1. \(^{6}_{2}He\) ; \(\beta\) emission
4 neutrons, 2 protons places this point slightly above the belt of stability. Looking at the graph, \(\beta\) emission is preferred.
2. \(^{60}_{30}Zn\) ; positron (\(\beta^+\)) emission
30 neutrons, 30 protons places this point slightly below the belt of stability towards the bottom of the graph so positron (\(\beta^+\)) emission is preferred.
3. \(^{235}_{91}Pa\) ; \(\beta\) emission
144 neutrons, 91 protons places this point slightly above the belt of stability. One thing one should also consider is that Z>83 which would indicate decay via alpha emission, however, due to the large number of protons in relation to the number of neutrons, this point lands slightly to the left of the belt, making it prefer \(\beta\) emission.
4. \(^{241}_{94}Np\) ; \(\beta\) emission
147 neutrons, 94 protons places this point slightly above the belt of stability. But once again, with the same reasoning as the last example, we must consider that Z>83 which would indicate decay via alpha emission, however, due to the large number of protons in relation to the number of neutrons, this point lands slightly to the left of the belt, making it prefer \(\beta\) emission.

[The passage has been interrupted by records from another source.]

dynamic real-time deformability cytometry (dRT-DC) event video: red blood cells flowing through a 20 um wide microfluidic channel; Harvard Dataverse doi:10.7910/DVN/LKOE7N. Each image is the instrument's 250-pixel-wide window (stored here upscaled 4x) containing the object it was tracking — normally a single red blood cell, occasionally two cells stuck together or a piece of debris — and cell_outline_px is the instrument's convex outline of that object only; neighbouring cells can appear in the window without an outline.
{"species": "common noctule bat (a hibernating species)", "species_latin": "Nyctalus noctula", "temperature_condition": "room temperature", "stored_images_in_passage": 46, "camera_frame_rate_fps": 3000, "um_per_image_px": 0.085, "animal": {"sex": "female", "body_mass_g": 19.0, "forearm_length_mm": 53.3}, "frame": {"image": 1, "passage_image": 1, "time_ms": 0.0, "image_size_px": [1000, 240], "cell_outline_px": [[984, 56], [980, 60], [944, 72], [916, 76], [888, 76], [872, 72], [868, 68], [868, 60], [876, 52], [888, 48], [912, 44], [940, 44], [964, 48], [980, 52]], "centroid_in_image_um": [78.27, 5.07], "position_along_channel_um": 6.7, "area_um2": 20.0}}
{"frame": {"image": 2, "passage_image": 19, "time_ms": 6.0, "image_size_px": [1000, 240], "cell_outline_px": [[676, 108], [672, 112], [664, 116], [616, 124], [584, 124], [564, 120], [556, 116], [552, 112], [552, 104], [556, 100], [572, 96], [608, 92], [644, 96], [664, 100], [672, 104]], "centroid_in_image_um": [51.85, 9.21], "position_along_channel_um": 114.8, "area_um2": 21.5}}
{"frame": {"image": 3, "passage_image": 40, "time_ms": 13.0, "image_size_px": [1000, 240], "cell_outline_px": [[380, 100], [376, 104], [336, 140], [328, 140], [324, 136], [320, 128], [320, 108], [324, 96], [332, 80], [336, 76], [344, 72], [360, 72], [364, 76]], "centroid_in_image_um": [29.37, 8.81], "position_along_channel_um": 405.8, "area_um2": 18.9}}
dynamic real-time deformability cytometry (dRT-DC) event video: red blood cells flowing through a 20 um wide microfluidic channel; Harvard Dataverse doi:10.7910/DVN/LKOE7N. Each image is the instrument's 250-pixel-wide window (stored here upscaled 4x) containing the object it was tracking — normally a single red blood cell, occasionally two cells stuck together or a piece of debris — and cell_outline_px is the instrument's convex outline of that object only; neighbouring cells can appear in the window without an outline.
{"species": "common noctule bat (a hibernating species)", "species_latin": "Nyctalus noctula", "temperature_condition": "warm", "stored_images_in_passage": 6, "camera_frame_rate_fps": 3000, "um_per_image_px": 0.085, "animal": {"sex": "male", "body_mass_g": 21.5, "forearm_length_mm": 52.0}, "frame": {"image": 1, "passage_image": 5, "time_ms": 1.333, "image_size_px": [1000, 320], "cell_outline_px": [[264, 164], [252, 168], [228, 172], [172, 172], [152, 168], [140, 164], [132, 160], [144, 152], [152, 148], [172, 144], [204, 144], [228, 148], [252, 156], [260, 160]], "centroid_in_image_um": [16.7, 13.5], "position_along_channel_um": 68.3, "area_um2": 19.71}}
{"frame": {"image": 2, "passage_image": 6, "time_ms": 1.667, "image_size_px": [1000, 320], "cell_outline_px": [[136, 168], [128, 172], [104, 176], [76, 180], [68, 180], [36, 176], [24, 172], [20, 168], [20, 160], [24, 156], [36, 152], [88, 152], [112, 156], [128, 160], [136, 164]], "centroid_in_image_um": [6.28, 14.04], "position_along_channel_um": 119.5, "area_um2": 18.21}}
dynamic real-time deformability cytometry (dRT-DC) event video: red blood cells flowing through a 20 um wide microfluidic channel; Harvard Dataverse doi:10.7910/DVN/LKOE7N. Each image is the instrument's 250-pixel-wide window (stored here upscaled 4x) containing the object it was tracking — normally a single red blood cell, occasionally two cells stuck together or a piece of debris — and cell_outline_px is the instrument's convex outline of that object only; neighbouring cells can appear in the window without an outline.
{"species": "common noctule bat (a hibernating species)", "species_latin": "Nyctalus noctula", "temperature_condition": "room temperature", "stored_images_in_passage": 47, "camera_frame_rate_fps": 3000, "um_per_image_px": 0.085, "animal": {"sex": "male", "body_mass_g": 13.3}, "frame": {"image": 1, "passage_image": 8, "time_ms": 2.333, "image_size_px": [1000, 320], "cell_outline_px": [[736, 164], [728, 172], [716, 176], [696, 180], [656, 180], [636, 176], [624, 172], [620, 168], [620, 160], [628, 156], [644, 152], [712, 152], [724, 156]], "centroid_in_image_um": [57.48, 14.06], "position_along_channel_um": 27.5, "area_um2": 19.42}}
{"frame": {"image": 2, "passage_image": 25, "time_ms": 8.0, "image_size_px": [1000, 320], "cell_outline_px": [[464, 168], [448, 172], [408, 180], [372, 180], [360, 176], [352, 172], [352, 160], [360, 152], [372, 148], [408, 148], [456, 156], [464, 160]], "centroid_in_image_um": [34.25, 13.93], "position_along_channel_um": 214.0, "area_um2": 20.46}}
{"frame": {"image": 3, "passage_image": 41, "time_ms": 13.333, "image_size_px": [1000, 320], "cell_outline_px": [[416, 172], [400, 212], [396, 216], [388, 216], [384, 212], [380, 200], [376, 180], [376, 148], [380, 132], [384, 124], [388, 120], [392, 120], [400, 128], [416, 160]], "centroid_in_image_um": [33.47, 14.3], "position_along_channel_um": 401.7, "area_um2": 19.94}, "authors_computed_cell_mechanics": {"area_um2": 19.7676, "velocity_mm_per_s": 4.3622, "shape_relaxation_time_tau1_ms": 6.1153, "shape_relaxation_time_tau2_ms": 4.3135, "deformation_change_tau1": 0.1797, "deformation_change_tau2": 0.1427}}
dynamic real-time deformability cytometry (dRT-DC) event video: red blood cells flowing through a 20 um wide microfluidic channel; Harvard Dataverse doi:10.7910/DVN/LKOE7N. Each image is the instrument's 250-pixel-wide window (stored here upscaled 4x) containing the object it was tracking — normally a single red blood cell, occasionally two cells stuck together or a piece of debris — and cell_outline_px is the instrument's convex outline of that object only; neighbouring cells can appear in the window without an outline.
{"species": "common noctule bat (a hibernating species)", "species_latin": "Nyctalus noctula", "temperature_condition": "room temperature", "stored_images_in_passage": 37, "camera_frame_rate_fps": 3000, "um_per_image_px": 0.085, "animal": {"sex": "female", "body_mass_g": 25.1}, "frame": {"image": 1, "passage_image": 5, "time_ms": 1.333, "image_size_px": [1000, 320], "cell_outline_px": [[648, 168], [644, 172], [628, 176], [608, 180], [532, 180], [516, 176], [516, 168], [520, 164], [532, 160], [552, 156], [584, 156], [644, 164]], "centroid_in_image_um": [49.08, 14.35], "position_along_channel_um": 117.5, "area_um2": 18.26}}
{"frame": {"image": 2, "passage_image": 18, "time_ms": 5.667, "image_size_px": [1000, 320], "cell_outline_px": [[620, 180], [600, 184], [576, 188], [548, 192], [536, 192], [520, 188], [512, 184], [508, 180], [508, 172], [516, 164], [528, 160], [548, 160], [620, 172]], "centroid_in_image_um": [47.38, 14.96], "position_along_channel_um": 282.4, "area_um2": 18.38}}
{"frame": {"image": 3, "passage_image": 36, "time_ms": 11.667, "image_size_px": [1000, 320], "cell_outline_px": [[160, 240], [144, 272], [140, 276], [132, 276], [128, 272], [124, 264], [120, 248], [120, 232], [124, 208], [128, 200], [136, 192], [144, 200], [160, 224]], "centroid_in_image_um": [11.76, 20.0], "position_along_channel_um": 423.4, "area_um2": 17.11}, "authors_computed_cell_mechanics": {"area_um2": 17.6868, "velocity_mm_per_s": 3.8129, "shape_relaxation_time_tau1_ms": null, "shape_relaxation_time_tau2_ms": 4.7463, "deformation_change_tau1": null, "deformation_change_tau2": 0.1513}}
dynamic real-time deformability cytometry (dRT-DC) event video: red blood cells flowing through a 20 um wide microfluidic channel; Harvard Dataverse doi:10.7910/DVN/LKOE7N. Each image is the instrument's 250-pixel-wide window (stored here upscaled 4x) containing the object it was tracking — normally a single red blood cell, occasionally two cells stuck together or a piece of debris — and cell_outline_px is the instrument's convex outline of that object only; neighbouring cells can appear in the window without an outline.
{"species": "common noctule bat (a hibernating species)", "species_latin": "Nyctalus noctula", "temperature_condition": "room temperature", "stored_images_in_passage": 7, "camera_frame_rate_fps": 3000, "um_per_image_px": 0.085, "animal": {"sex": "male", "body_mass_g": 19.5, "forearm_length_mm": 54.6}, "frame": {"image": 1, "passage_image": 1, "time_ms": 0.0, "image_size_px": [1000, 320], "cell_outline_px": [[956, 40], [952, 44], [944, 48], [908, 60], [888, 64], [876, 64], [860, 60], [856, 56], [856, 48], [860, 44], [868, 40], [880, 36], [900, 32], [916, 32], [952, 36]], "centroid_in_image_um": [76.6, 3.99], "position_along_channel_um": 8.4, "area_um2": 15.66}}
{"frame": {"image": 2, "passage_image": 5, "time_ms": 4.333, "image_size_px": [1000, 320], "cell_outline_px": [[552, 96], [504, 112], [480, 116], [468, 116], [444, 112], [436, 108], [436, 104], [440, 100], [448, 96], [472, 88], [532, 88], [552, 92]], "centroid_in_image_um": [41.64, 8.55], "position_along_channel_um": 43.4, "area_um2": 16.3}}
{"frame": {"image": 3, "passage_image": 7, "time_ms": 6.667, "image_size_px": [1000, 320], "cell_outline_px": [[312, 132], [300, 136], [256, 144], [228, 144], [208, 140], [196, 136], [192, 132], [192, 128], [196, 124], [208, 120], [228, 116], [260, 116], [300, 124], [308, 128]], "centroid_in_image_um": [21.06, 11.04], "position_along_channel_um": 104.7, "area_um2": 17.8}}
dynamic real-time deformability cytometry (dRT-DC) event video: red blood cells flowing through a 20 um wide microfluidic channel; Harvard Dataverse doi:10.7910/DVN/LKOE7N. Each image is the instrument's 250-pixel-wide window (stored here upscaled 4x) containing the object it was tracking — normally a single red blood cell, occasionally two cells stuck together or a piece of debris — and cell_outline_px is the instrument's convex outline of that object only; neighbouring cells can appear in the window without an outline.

5. \(^{18}_{}F\) ; positron (\(\beta^+\)) emission
9 neutrons, 9 protons places this point slightly below the belt of stability towards the bottom of the graph so positron (\(\beta^+\)) emission is preferred.
6. \(^{129}_{}Ba\) ; positron (\(\beta^+\)) emission
73 neutrons, 56 protons places this point really close to the belt, which makes it hard to see. But approximations put the ratio just below the belt, making it prefer positron (\(\beta^+\)) emission.
7. \(^{237}_{}Pu\) ; positron (\(\beta^+\)) emission
143 neutrons, 94 protons places the point right below the belt of stability, near the red are in the graph shown above which should indicate \(\alpha\) decay but because its low ratio of neutrons to protons, positron (\(\beta^+\)) emission is actually preferred.